I stop dead. Something crackles around the bend on the track. It’s the red van, spinning a trail of fluff-balls down the hill. Like somebody with oldtimer’s disease, who doesn’t remember what’s good for them, I glance at my T-shirt. ‘Ping,’ it jackrabbits to Lally. He stops with a crunch, forcing down the electric window with the flat of his hand. Tappets mark time with my heart, tic, tic, tic.
‘Big man!’
I wave, like I’m in the freezer section at the fucken Mini-Mart or something. I should drop the drugs where I stand, but the dogs are clo
se by. They’d know. Anyway, I ain’t that decisive in life, not with all this grief on board, not with my anger evaporated. It fucken slays me. Van Damme’s your man if you want the drugs dropped right here.
Lally calls me over. ‘See those cops? They came from your place – jump in.’
Ginseng clinks around the floor as we cut a fresh trail toward home.
‘Where’s the rest of your head?’ Lally slicks down his eyebrows in the mirror. You can tell the mirror hasn’t pointed at the road awhile.
‘Don’t ask,’ I say.
‘You going somewhere?’
‘Surinam.’
He laughs. ‘How’d you get down here? I didn’t see a car this morning . . .’
‘We walked.’ I’m supposed to say Mom’s car is in the shop. But it ain’t in the shop. The car paid for the new rug in the living room, the one Brad wipes his fingers on.

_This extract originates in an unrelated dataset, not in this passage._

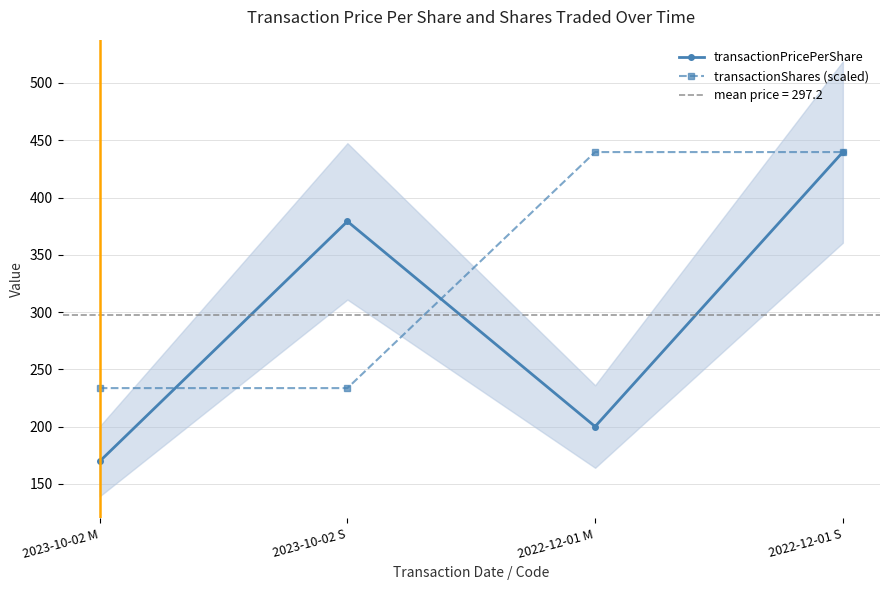

The value of transactionShares (scaled) at 2022-12-01 S is 679.7. True or false?

False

‘What do you think the cops want?’
‘Search me.’
‘Tch.’ Lally shakes his head. ‘Things won’t get any easier, you know. Take my advice – I could cut a report by sundown, it could air by tonight – Vern? I think it’s time to tell your story. Your real, true story.’
‘Maybe,’ I say, slouching low in the seat. I feel Lally watching me.

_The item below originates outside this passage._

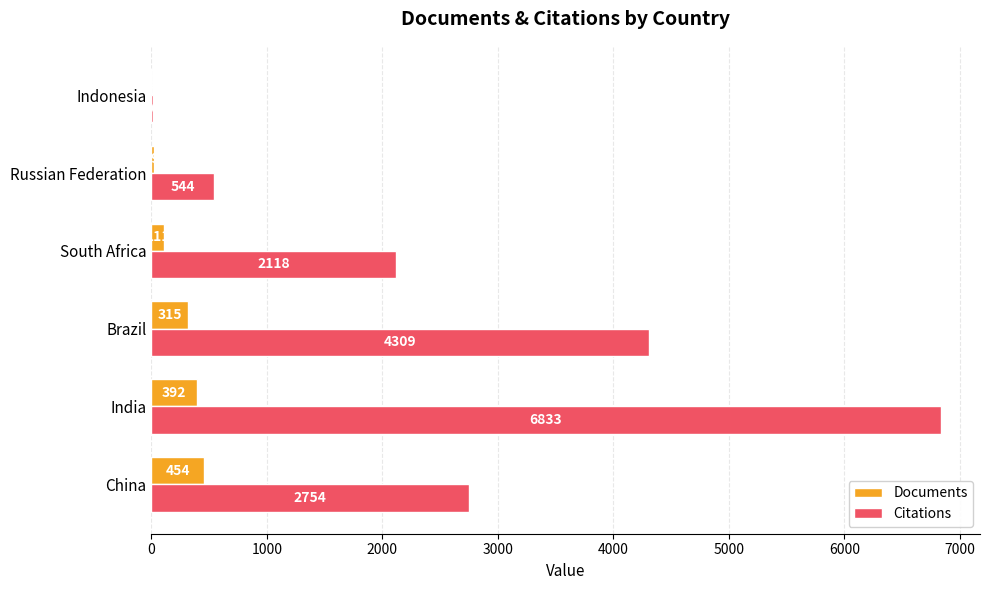

What is the sum of the Documents values at Indonesia and Brazil?

316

‘You don’t even have to appear, I can patch it together from clips of friends and family. Camera’s loaded, big man. Just say the word.’ I hear Lally’s offer, but just sit wishing Marion Nuckles would tell his damn story. He knows I’m clean, he was there. I can’t believe I get all the heat – me, who has family secrets to watch out for – while he lounges around in goddam silence. I mean, what’s he holding back?

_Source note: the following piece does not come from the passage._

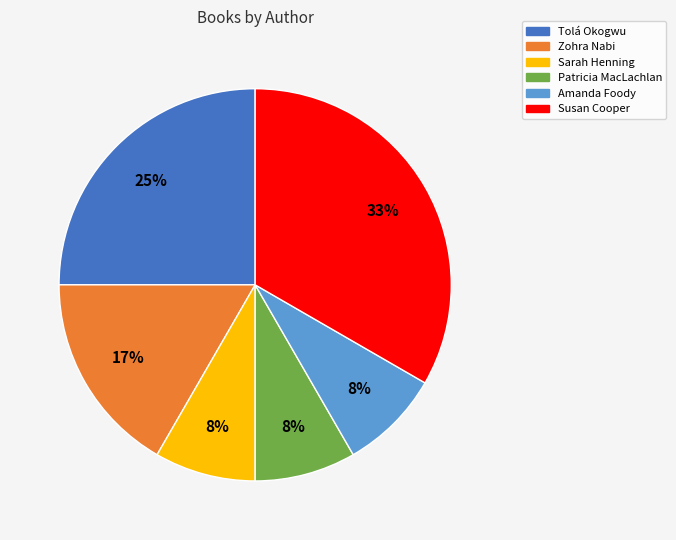

To the nearest percent, what is the difference between the Amanda Foody and Susan Cooper slice percentages?

25%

A wrong note from the meatworks’ band coughs us onto Beulah Drive in a swirl of leaf tatters. A baby marketplace has grown around the pumpjack since I’ve been gone. One stall sells Martirio barbecue aprons, just like Pam’s. Next to it, some media men pay a buck a hit for some fudge from Houston. One of the fudge sellers gloomily puts on an apron. The apron sellers gloomily munch fudge. My face goes Porked Monkey. It’s the face for when life around you travels in fucken dog years, but you stay frozen still. For instance, a whole mall grows around the pumpjack, but I’m here with the same problems I went out with this morning. I just look down, herd ginseng with my foot.